Au Moyen Âge, cire et miel sont également exploités. Le miel est le seul édulcorant, il a aussi une place importante dans la pharmacopée.

Au XVIe siècle, le sucre de canne remplace le miel à la table des plus riches. Avec le développement de la liturgie, des fêtes religieuses et processions, les cierges en cire d’abeille prennent le dessus.

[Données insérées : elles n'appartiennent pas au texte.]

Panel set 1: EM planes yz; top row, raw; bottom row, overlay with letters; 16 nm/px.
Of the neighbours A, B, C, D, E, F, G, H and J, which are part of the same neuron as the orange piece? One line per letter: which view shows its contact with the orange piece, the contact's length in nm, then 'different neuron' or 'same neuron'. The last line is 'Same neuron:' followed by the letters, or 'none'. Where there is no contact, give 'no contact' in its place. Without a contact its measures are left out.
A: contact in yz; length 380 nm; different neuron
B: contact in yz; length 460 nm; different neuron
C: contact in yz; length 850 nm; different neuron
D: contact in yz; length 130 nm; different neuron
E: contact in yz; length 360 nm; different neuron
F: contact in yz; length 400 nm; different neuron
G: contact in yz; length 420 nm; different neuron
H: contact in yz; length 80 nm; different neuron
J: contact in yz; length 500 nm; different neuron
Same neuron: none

Malgré le développement de la culture de la canne à sucre et de son raffinage en Syrie et en Égypte, puis sa diffusion en Europe méridionale, dans la péninsule ibérique et en Sicile notamment, le miel continue de représenter la principale source sucrée pendant tout le Moyen Âge en Europe

 « On sait que le miel faisait l’objet d’un commerce tout autour de la Méditerranée et que ses usages étaient nombreux : dans l’alimentation, bien sûr, mais aussi comme base pour la préparation de médicaments et de cosmétiques, ou encore comme produit d’embaumement », ajoute Vincent Jolivet, archéologue au laboratoire Archéologie et philologie d’orient et d’occident Unité CNRS/Institut national de recherches archéologiques préventives/École pratique des hautes études/École normale supérieure/Labex Transfers/PSL Université Paris.

Aux XVIIe et XVIIIe siècles s’établissent de grandes manufactures de cire. Mais, sous Napoléon 1er, l’arrivée de la paraffine et le blocus continental conduisent à un nouveau développement de la production de miel[6].

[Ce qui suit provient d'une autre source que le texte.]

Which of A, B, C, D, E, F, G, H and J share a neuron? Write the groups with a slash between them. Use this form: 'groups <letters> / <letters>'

Ce n’est qu’au XIXe siècle que la technique de collecte du miel connaît une évolution majeure, avec l’utilisation de rayons amovibles en bois, qui évite une destruction d’une partie de la ruche pour extraire le miel.

D’autres matériaux sont mentionnés dès l’Antiquité pour la construction des ruches domestiques : roseau ou jonc tressés, bois… Dans ce dernier cas, le tronc d’arbre est évidé afin que les abeilles puissent y coller leurs rayons, placé verticalement et surmonté d’un couvercle. Ruches en vannerie ou en paille dans le nord de la France, la Germanie et les Flandres, ruches-troncs ou ruches cylindriques en liège dans les régions méditerranéennes, ruches en céramique en Afrique du Nord…

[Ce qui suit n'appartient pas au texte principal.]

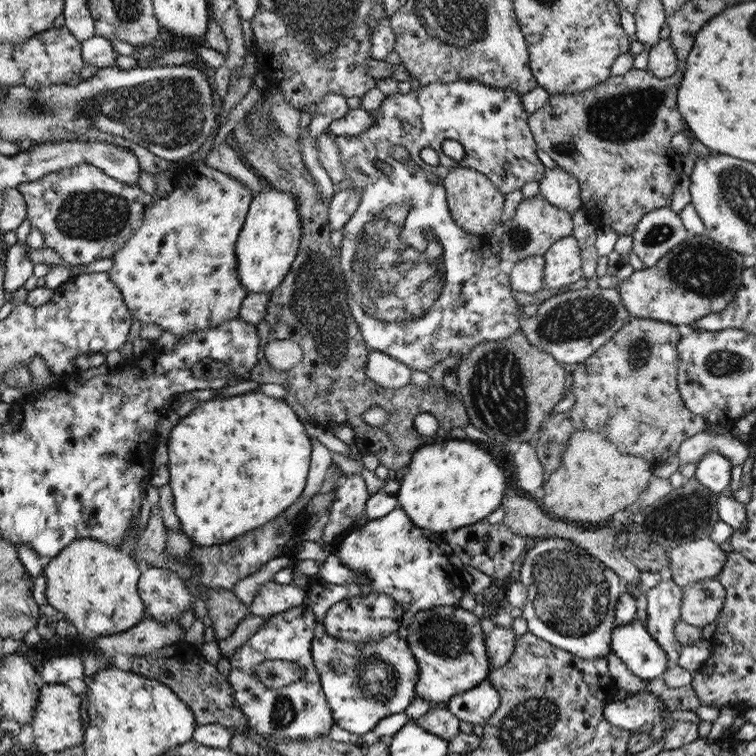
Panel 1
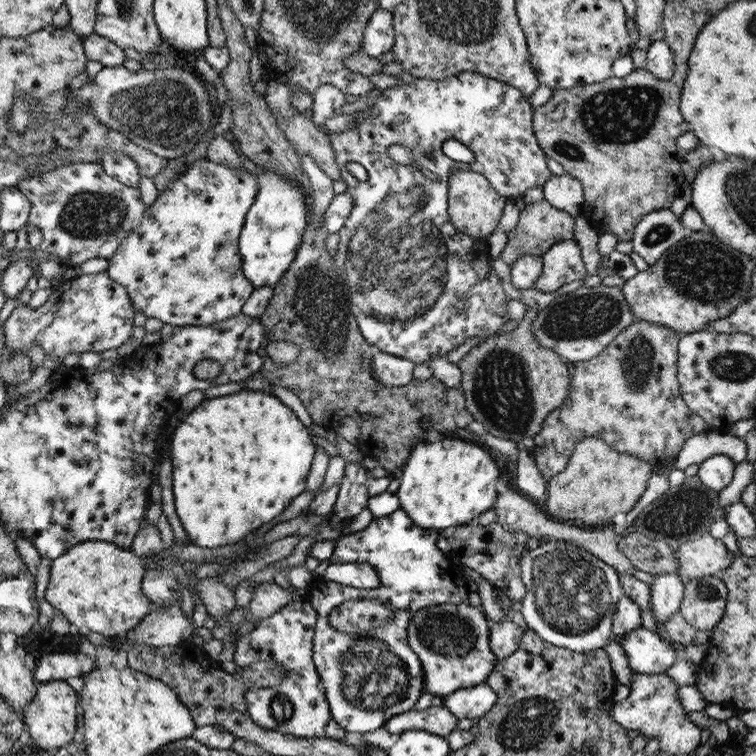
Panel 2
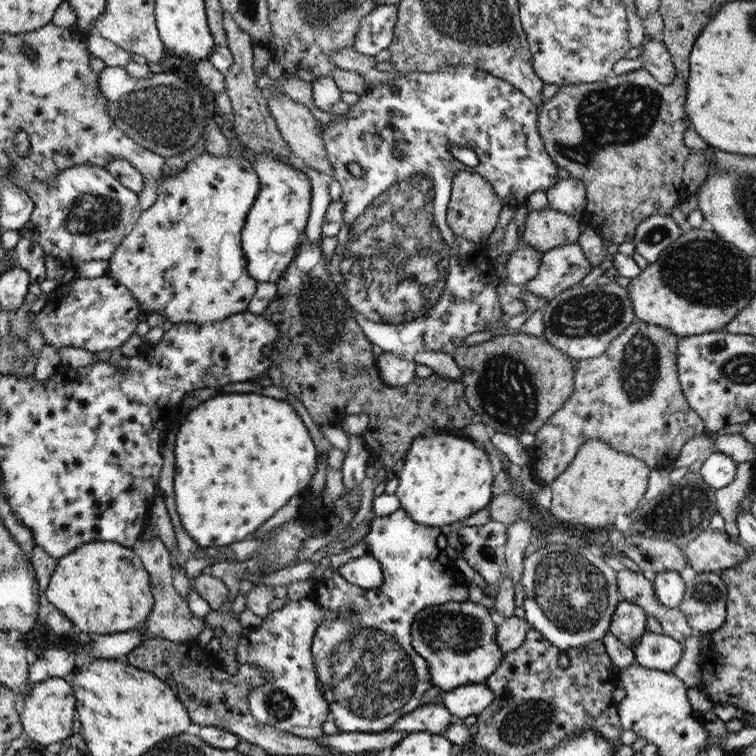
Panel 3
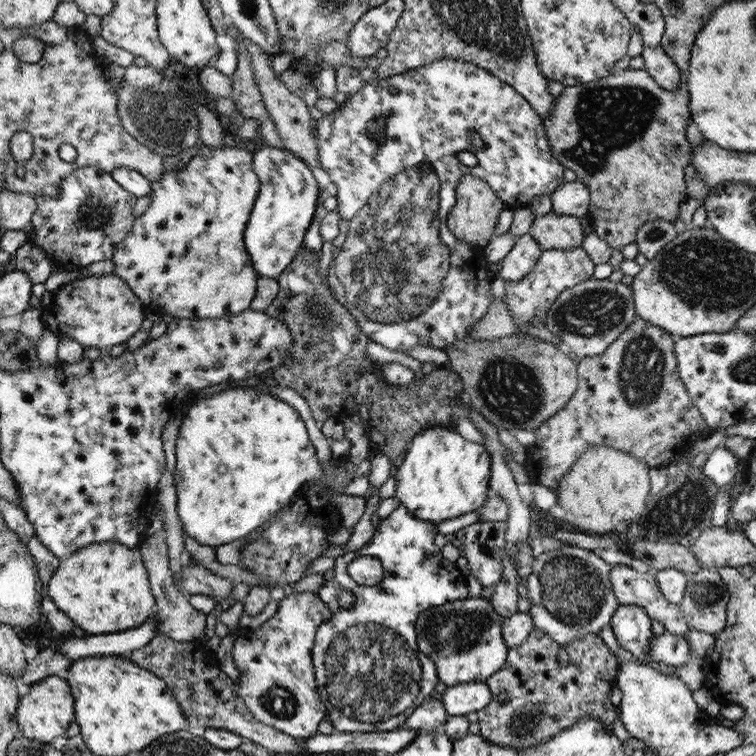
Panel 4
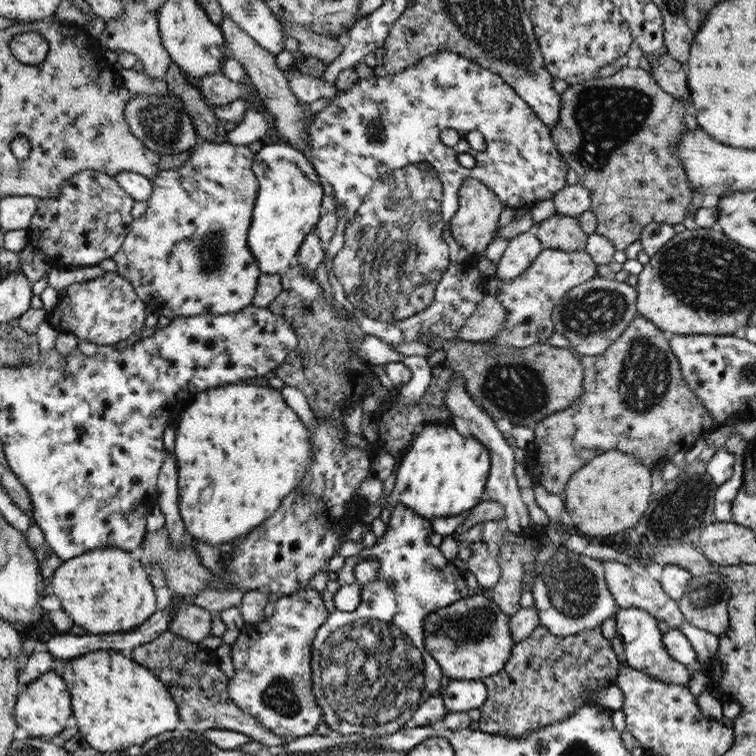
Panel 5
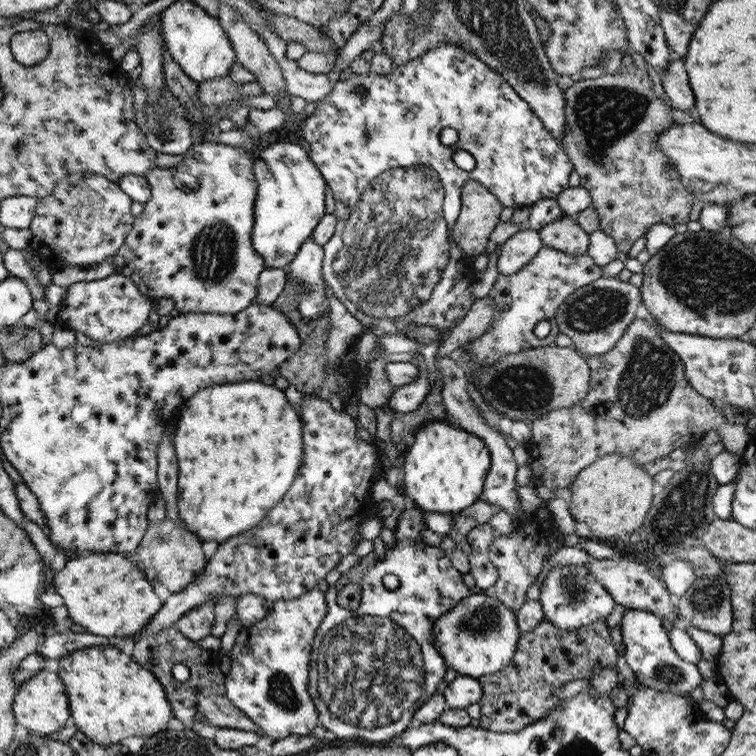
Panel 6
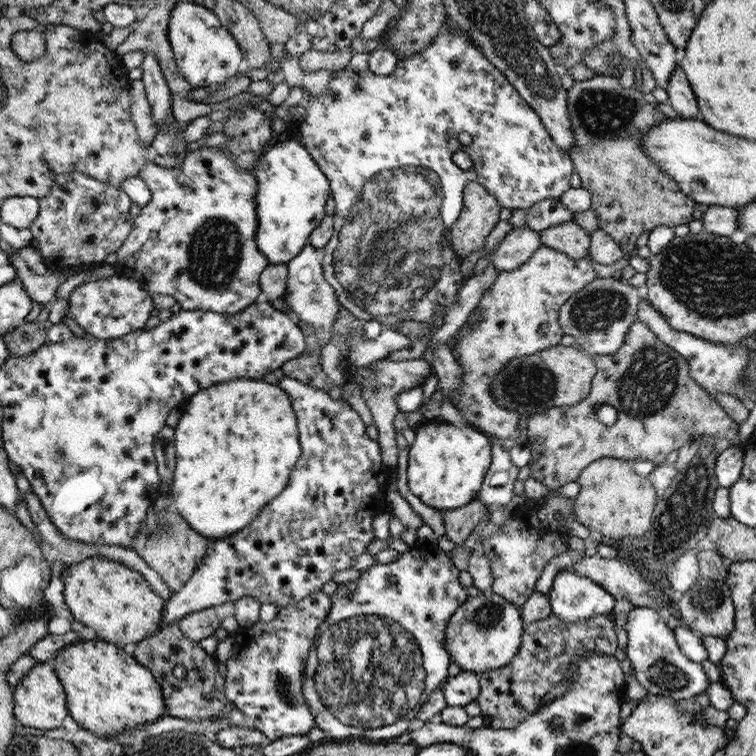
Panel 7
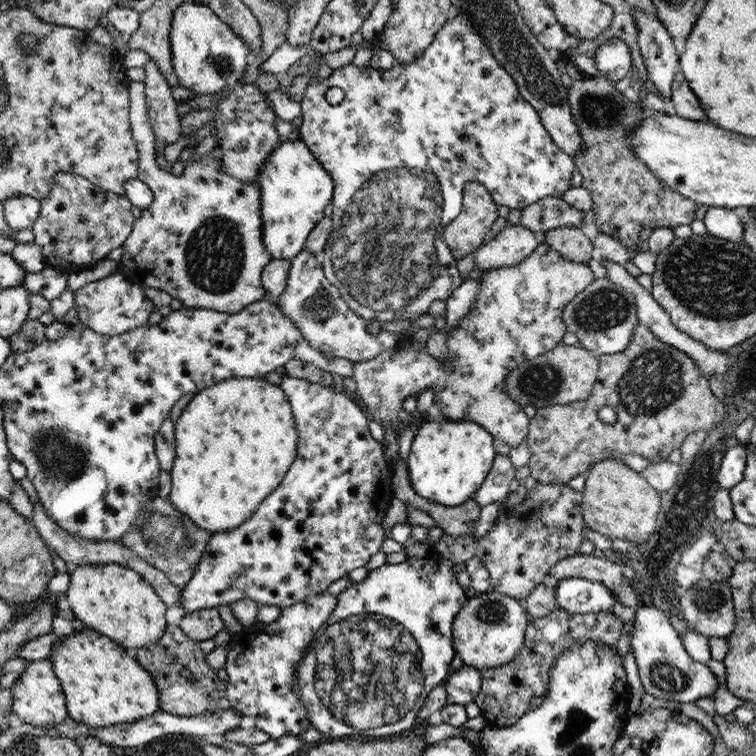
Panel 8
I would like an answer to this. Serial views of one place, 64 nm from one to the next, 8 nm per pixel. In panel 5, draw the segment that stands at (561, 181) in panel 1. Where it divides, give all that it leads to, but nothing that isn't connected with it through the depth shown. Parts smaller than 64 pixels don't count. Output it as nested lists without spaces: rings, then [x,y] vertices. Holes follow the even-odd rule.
[[[580,183],[567,184],[554,194],[552,199],[558,215],[579,217],[583,221],[588,221],[591,194],[585,186]]]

Les abeilles sont primordiales pour la pollinisation et donc pour la présence des fleurs, légumes et fruits. Les abeilles sont un chaînon vital de notre écosystème.

[1] https://www.franceculture.fr/emissions/concordance-des-temps/lhomme-et-labeille-0

[2] Roffet-Salque Mélanie , Regert Martine, Zoughlami Jamel, 2015, Widespread exploitation of the honeybee by early Neolithic farmers, Nature volume 527, pages 226–230

[3] J.Leclant, L’Abeille et le Miel dans l’Egypte pharaonique in R. Chauvin Traité de Biologie de l’Abeille, Paris, Masson, 1968, vol.5, 51-60 ; J.P.M.Montet Etudes sur quelques prêtres et fonctionnaires du dieu Min in J.N.E.S 9, 1950, 18-27

[4] Il n’y a véritablement domestication, au sens technique du terme, qu’à partir de l’apiculture moderne, Tétart, G. 2001 L’Abeille et l’apiculture. Domestication d’un animal cultivé. Techniques & Culture 37 : 173 -196. ; Romain Simenel, Antonin Adam, Audrey Crousilles, Lahoucine Amzil et Yildiz Aumeeruddy-Thomas, « La domestication de l’abeille par le territoire », Techniques & Culture, 63 | 2015, 258-279.

[5] Janine Kievits, « L’abeille, de mythe en mythe », Labyrinthe, 40 | 2013, 75-79.

[6] Catherine Mousinho, « Ruches, ruchers et récoltes de miel et de cire », Questes, 15, 2008, 19-38.